Just Askin' | Predicting seasonal weather

Just Askin' | Predicting seasonal weather

Q: What's the forecast for this winter?

A: We don't really know at this point.

The Old Farmer's Almanac (founded 1792) is predicting a warm and wet winter, and the Farmer's Almanac (founded 1818) is predicting a "biting cold, snowy" winter.

There will be "some snow in the early part" of December, with forecasts showing it will be "messy at Christmas," said Peter Geiger, editor of the Farmer's Almanac.

But meteorologists say both almanacs are basically pseudo-science.

"Completely useless," said Jeff Frame, a University of Illinois weather professor. "This year, at least one of them is going to be dead wrong."

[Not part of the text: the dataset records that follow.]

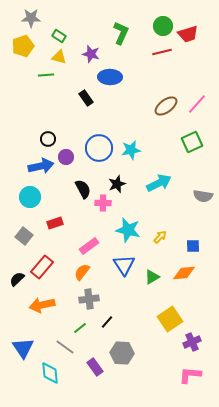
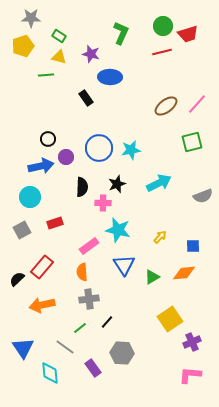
green square at (192, 142): rotated 10 degrees clockwise
black semicircle at (83, 189): moved 1 px left, 2 px up; rotated 30 degrees clockwise
gray semicircle at (203, 196): rotated 30 degrees counterclockwise
cyan star at (128, 230): moved 10 px left
gray square at (24, 236): moved 2 px left, 6 px up; rotated 24 degrees clockwise
orange semicircle at (82, 272): rotated 42 degrees counterclockwise
purple rectangle at (95, 367): moved 2 px left, 1 px down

The almanacs predict the weather down to the day months in advance, but "we fundamentally cannot predict day-to-day weather beyond seven to 10 days in advance," Frame said.

While some private companies are trying to make long-term forecasts, Frame said it's "still an area of very active current research in weather science."

And the National Weather Service's Climate Predication Center makes broad three-month forecasts, but nothing down to the specific day as the almanacs do.

It's outlook for December through February indicates a 39 percent chance of above-normal temperatures in Champaign, 33 percent chance of normal temps and a 28 percent chance of below-normal temps.

And for precipitation, there's an equal chance of above-normal, below-normal and average precipitation this winter.

The almanacs don't say how they reach their forecasts, but Geiger said it's based on a mathematical formula developed in the 1800s that takes into account sunspots, tides and the position of the planets.

"They're very tight-lipped about what they actually do use," Frame said. "Folks like me and other meteorologists kind of want this to go away."